R. Mahima, M. Maheswari, E. Priyanka, C. Praiselin, K. Sanjitha
{"title":"Unsupervised Online Video Object Segmentation","authors":"R. Mahima, M. Maheswari, E. Priyanka, C. Praiselin, K. Sanjitha","doi":"10.1109/ICCCI56745.2023.10128359","DOIUrl":null,"url":null,"abstract":"Video segmentation refers to reading video photos and segmenting them into areas of interest. The unsupervised video segmentation performs critical position in huge style of packages from item identity to compression. The unsupervised online video object segmentation structure is proposed with the aid of using implementing the movement property, transferring in a concordance with a standard item for segmented areas. By incorporating notable movement item proposals and detection, a pixel smart fusion policy is advanced efficiently to locate and do away with noise which include dynamic heritage and desk bound objects. Furthermore, with the aid of using leveraging the received segmentation from without delay previous frames, an ahead propagation set of rules with hired to address unreliable movement detection and object proposals.","PeriodicalId":205683,"journal":{"name":"2023 International Conference on Computer Communication and Informatics (ICCCI)","volume":"12 1","pages":"0"},"PeriodicalIF":0.0000,"publicationDate":"2023-01-23","publicationTypes":"Journal Article","fieldsOfStudy":null,"isOpenAccess":false,"openAccessPdf":"","citationCount":"0","resultStr":null,"platform":"Semanticscholar","paperid":null,"PeriodicalName":"2023 International Conference on Computer Communication and Informatics (ICCCI)","FirstCategoryId":"1085","ListUrlMain":"https://doi.org/10.1109/ICCCI56745.2023.10128359","RegionNum":0,"RegionCategory":null,"ArticlePicture":[],"TitleCN":null,"AbstractTextCN":null,"PMCID":null,"EPubDate":"","PubModel":"","JCR":"","JCRName":"","Score":null,"Total":0}
引用次数: 0
Abstract
Video segmentation refers to reading video photos and segmenting them into areas of interest.
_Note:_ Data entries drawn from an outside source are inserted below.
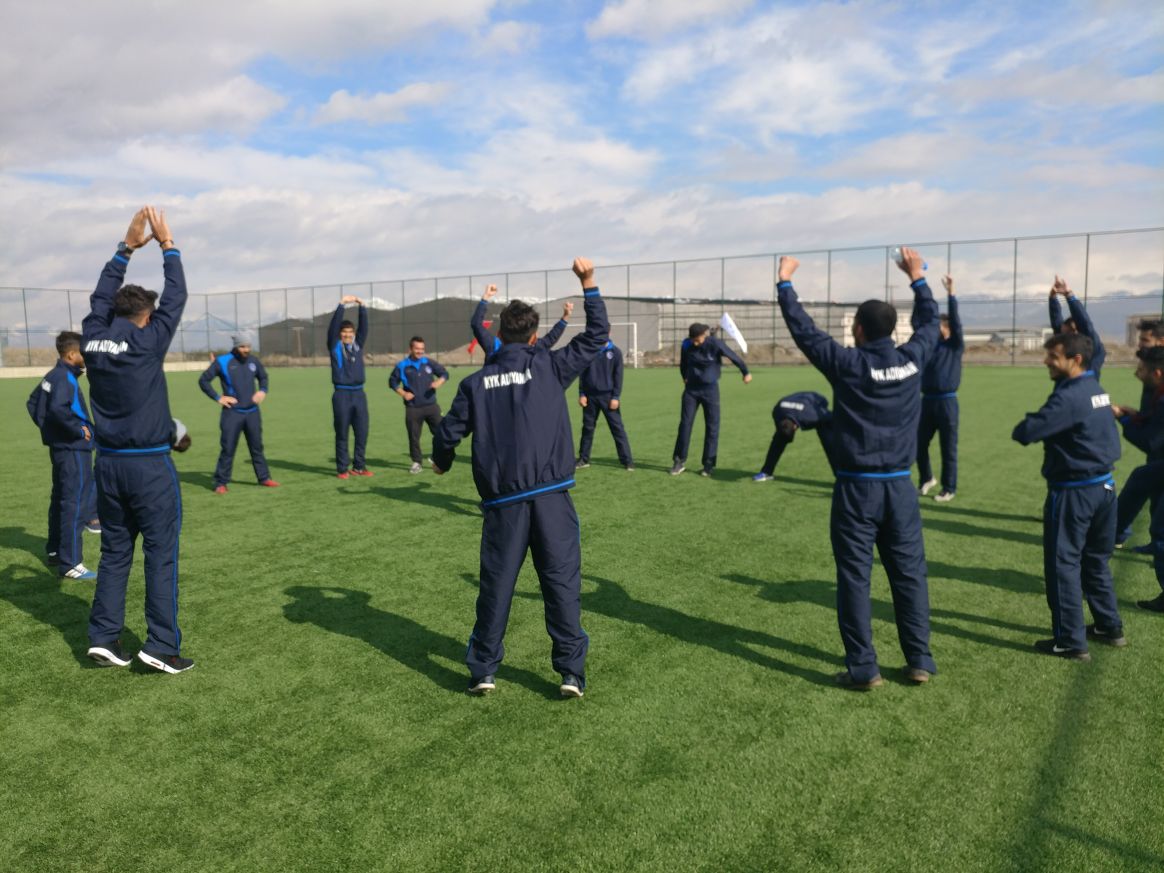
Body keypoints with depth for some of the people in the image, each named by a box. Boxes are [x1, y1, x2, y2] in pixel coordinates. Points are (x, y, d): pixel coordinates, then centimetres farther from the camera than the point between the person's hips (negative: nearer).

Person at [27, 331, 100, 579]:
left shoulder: (52, 375, 11)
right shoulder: (65, 377, -18)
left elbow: (33, 403, 22)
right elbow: (58, 408, -33)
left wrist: (47, 427, 18)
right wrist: (79, 429, -20)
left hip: (58, 447, 10)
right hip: (74, 449, -10)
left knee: (60, 499, 19)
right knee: (75, 503, -6)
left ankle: (55, 551, 32)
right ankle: (70, 564, -3)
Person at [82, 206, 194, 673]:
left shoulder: (92, 341, 3)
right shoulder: (147, 342, -11)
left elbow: (101, 297, 17)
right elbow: (176, 297, -2)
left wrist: (128, 246, 20)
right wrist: (167, 244, 7)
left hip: (109, 463, 6)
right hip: (149, 465, -6)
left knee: (114, 552, 15)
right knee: (160, 554, -1)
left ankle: (104, 636, 17)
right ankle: (161, 646, 1)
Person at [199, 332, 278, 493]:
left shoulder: (254, 361, 7)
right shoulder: (222, 362, -6)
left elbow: (263, 377, 27)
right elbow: (203, 380, 1)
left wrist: (263, 391, 8)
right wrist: (218, 398, -6)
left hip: (252, 412, 4)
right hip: (232, 413, -4)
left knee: (257, 447, 11)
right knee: (228, 449, -3)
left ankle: (264, 477, 21)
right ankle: (221, 483, 6)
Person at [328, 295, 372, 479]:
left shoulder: (358, 345, 11)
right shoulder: (335, 346, 2)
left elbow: (364, 326, 3)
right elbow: (333, 326, -9)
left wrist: (362, 306, -7)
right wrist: (342, 305, -14)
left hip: (359, 393, 4)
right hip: (341, 394, -4)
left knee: (362, 432, 5)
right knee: (342, 434, 1)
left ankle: (359, 466, 14)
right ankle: (342, 469, 7)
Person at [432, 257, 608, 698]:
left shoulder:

The unsupervised video segmentation performs critical position in huge style of packages from item identity to compression. The unsupervised online video object segmentation structure is proposed with the aid of using implementing the movement property, transferring in a concordance with a standard item for segmented areas. By incorporating notable movement item proposals and detection, a pixel smart fusion policy is advanced efficiently to locate and do away with noise which include dynamic heritage and desk bound objects. Furthermore, with the aid of using leveraging the received segmentation from without delay previous frames, an ahead propagation set of rules with hired to address unreliable movement detection and object proposals.